■ BRIEF:
The lines to copy from the data below are those that hold the string "clear".

■ DATA FOR ANALYSIS:
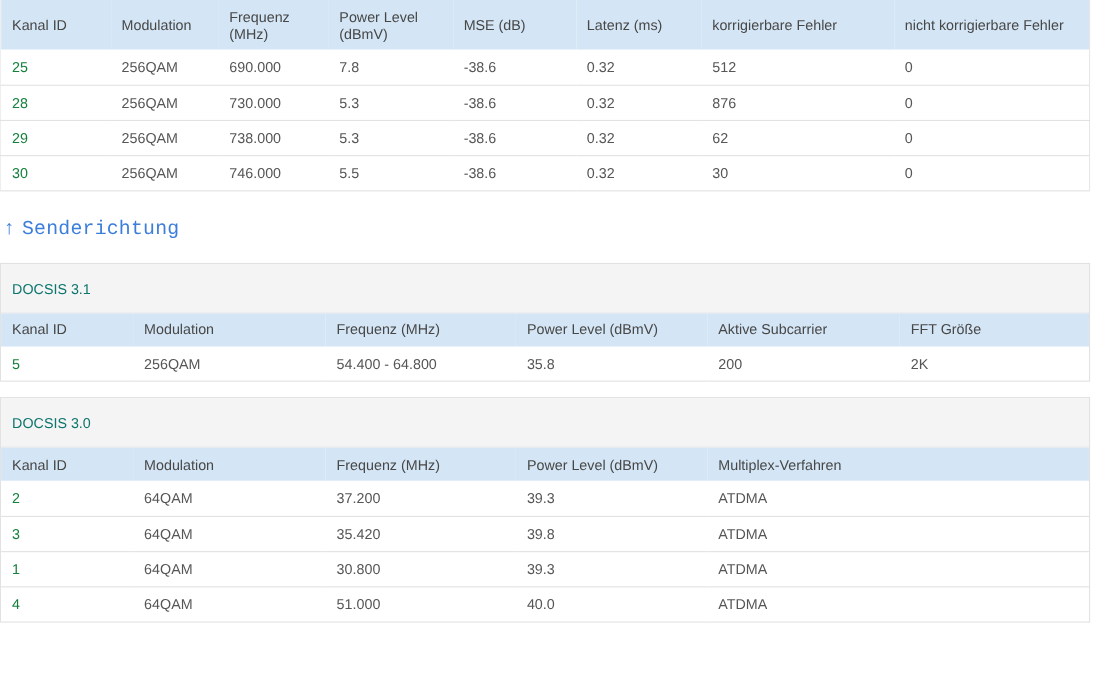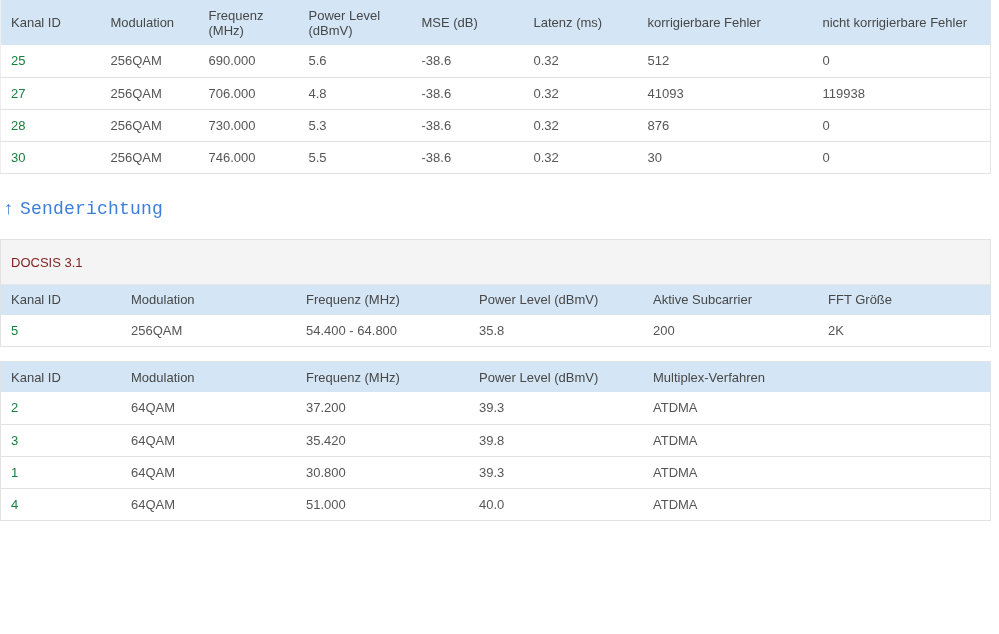--- a/index.html
+++ b/index.html
@@ -109,7 +109,7 @@
           <td>25</td>
           <td>256QAM</td>
           <td>690.000</td>
-          <td>5.6</td>
+          <td>7.8</td>
           <td>-38.6</td>
           <td>0.32</td>
           <td>512</td>

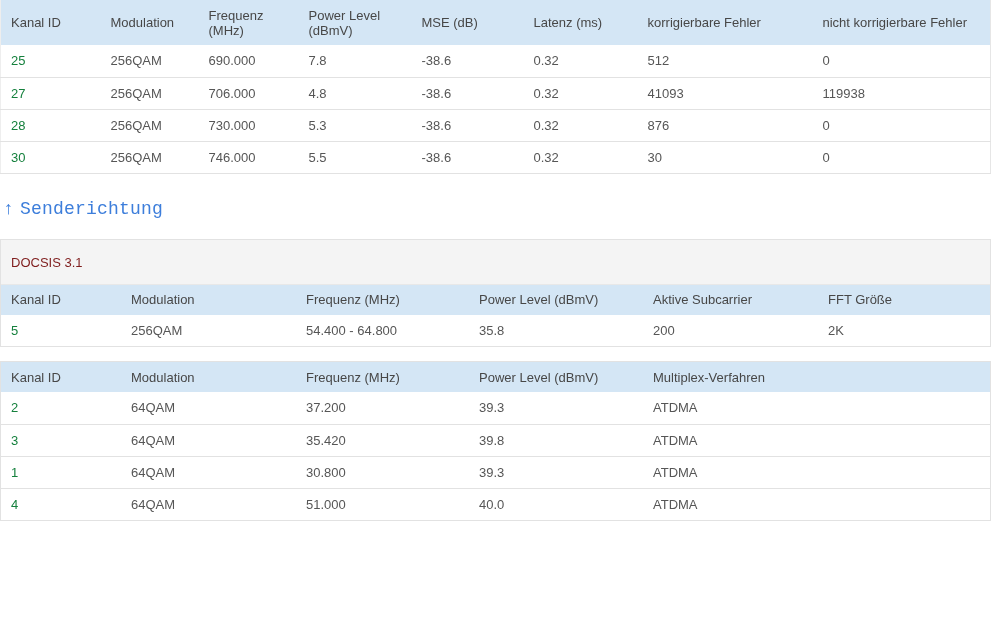--- a/index.html
+++ b/index.html
@@ -116,16 +116,6 @@
           <td>0</td>
         </tr>
         <tr>
-          <td>27</td>
-          <td>256QAM</td>
-          <td>706.000</td>
-          <td>4.8</td>
-          <td>-38.6</td>
-          <td>0.32</td>
-          <td>41093</td>
-          <td>119938</td>
-        </tr>
-        <tr>
           <td>28</td>
           <td>256QAM</td>
           <td>730.000</td>

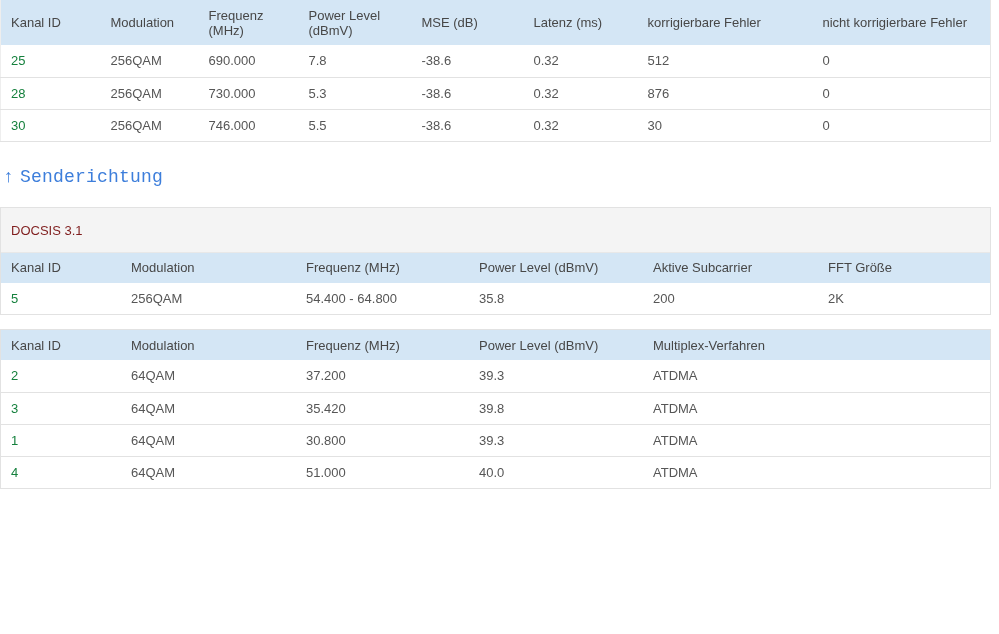--- a/index.html
+++ b/index.html
@@ -126,6 +126,16 @@
           <td>0</td>
         </tr>
         <tr>
+          <td>29</td>
+          <td>256QAM</td>
+          <td>738.000</td>
+          <td>5.3</td>
+          <td>-38.6</td>
+          <td>0.32</td>
+          <td>62</td>
+          <td>0</td>
+        </tr>
+        <tr>
           <td>30</td>
           <td>256QAM</td>
           <td>746.000</td>

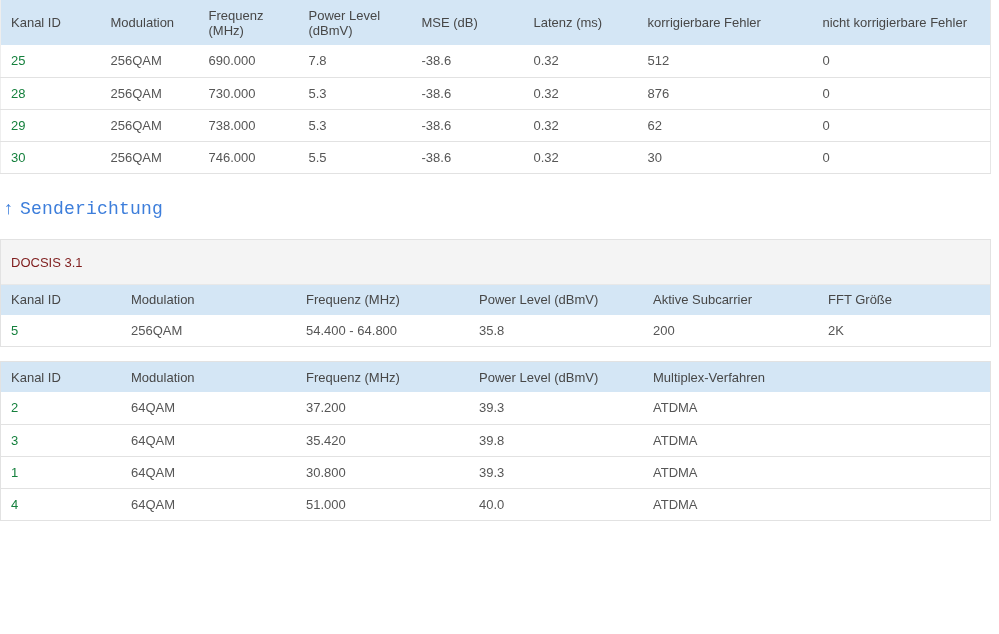--- a/index.html
+++ b/index.html
@@ -65,7 +65,7 @@
   }
   .panel-title {
     background: #f4f4f4;
-    color: #7f1d1d;
+    color: #0f766e;
     font-size: 13px;
     height: 45px;
     line-height: 45px;

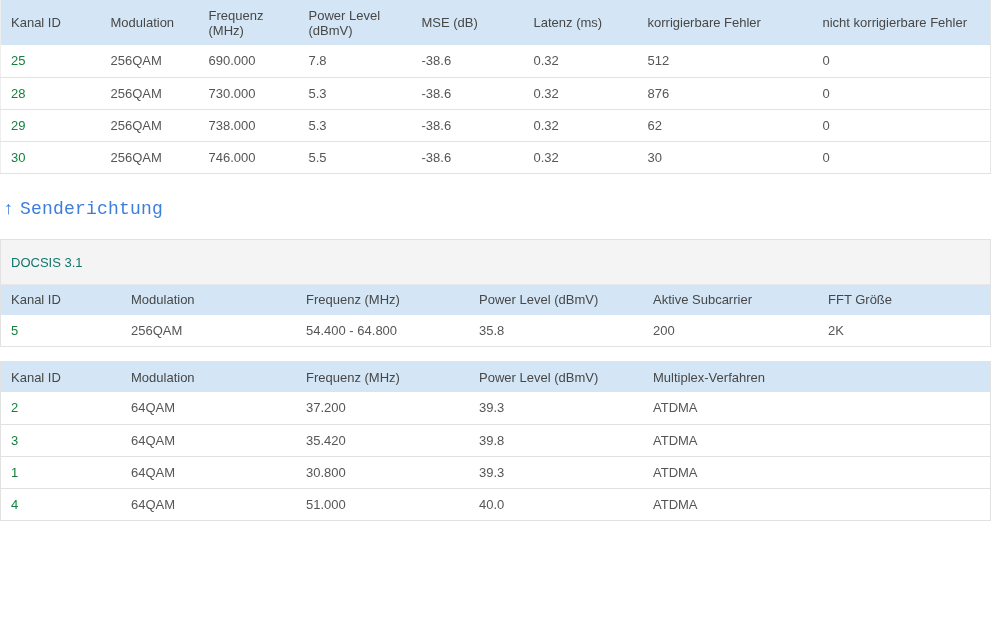--- a/index.html
+++ b/index.html
@@ -187,6 +187,7 @@
   </section>
 
   <section class="panel">
+    <div class="panel-title">DOCSIS 3.0</div>
     <table class="tbl">
       <colgroup>
         <col style="width:120px">

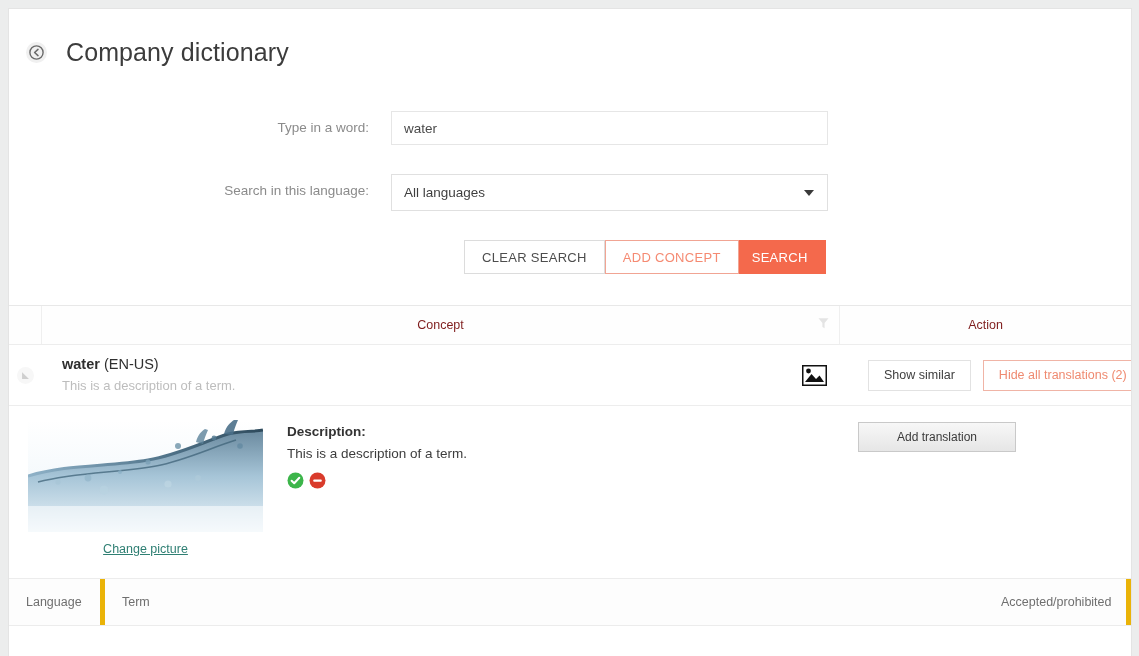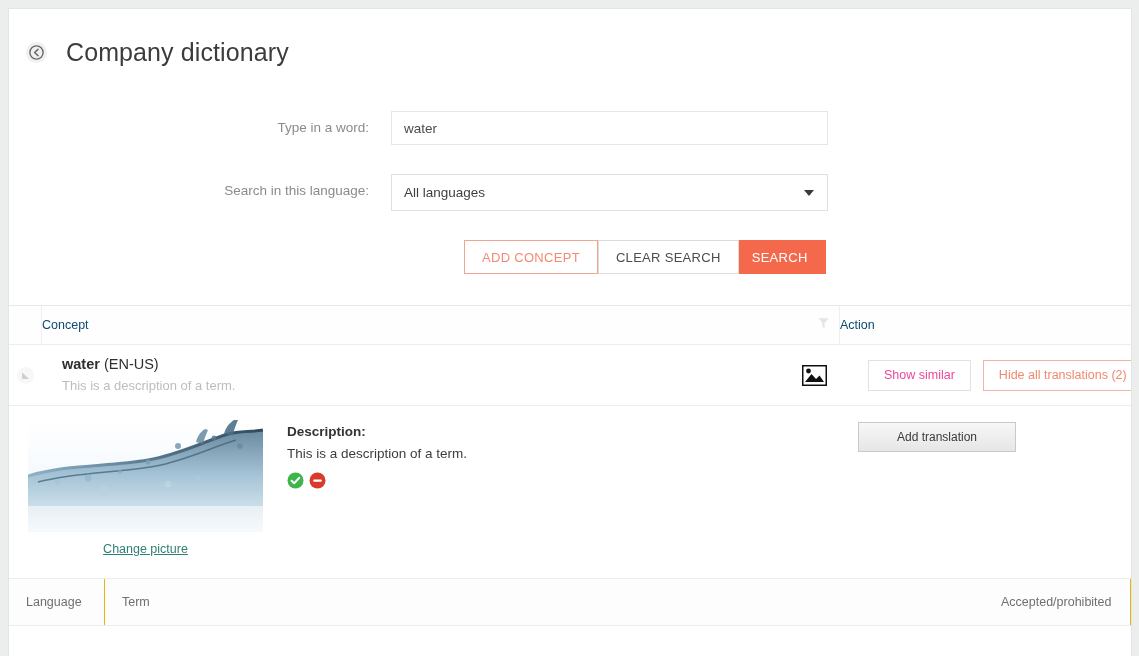--- a/index.html
+++ b/index.html
@@ -325,8 +325,8 @@
     </div>
 
     <div class="btn-row">
+      <button class="btn btn-clear">CLEAR SEARCH</button>
       <button class="btn btn-add">ADD CONCEPT</button>
-      <button class="btn btn-clear">CLEAR SEARCH</button>
       <button class="btn btn-search">SEARCH</button>
     </div>
   </div>

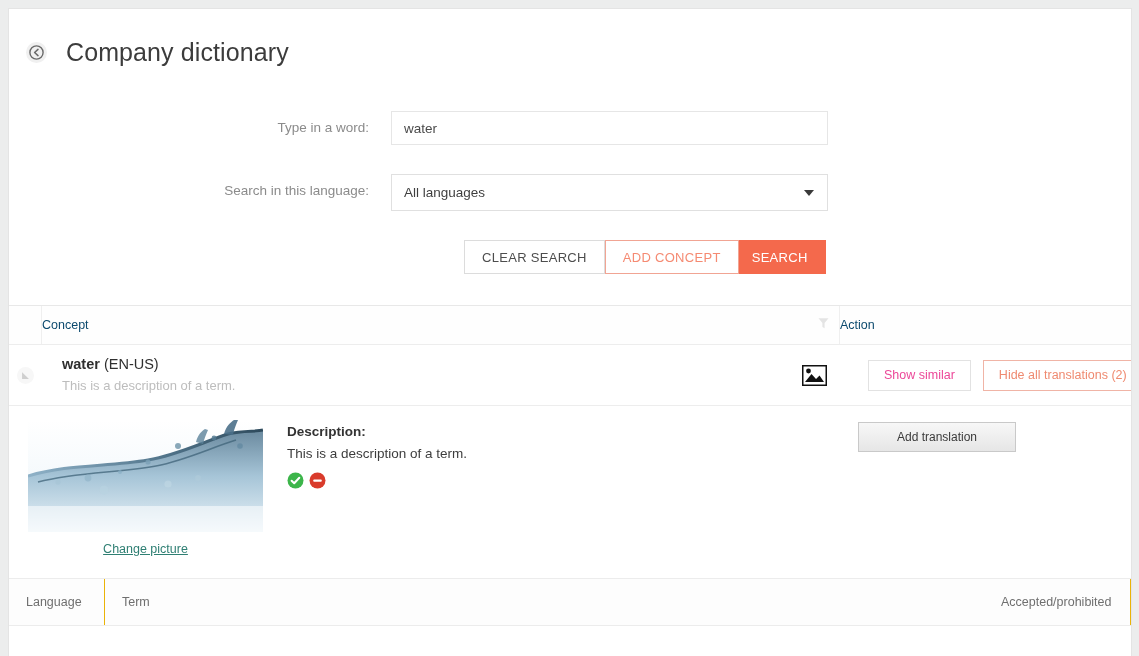--- a/index.html
+++ b/index.html
@@ -144,10 +144,10 @@
   }
   .th {
     font-size: 12.5px;
-    color: #0c4a6e;
-    display: flex;
-    align-items: center;
-    justify-content: flex-start;
+    color: #7f1d1d;
+    display: flex;
+    align-items: center;
+    justify-content: center;
     position: relative;
   }
   .th-spacer { width: 33px; border-right: 1px solid #efefef; }

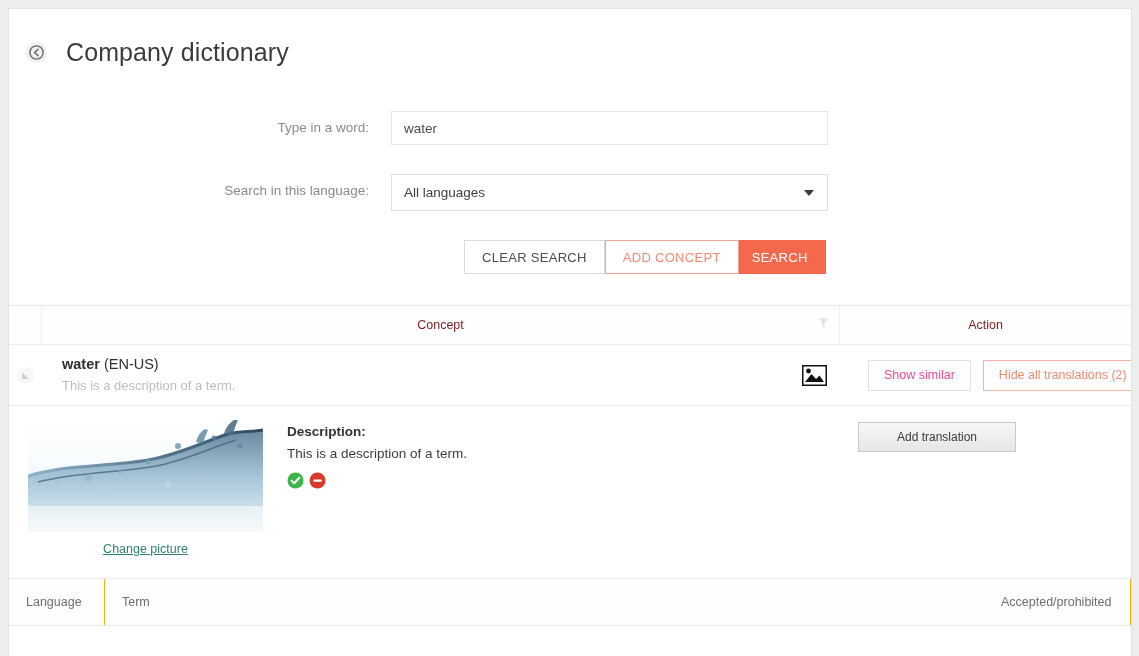--- a/index.html
+++ b/index.html
@@ -214,7 +214,7 @@
     align-items: center;
     white-space: nowrap;
   }
-  .btn-show-similar { border-color: #e2e2e2; color: #ec4899; }
+  .btn-show-similar { border-color: #e2e2e2; color: #404040; }
   .btn-hide-trans { border-color: #f0b4a6; color: #ef8a70; }
 
   

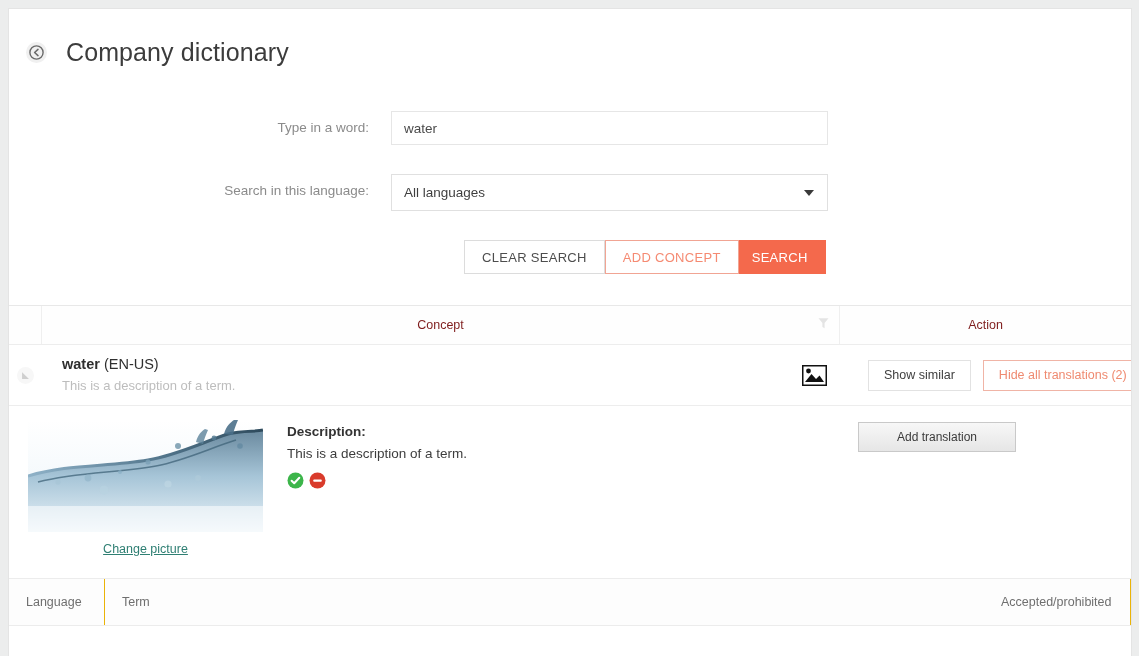--- a/index.html
+++ b/index.html
@@ -284,7 +284,7 @@
     display: flex;
     align-items: center;
     padding-left: 17px;
-    border-right: 1px solid #eab308;
+    border-right: 5px solid #eab308;
   }
   .sub-th-lang { width: 96px; }
   .sub-th-accept { width: 147px; }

■ RESPONSE TO THE TASK:
+      <button class="btn btn-clear">CLEAR SEARCH</button>
-      <button class="btn btn-clear">CLEAR SEARCH</button>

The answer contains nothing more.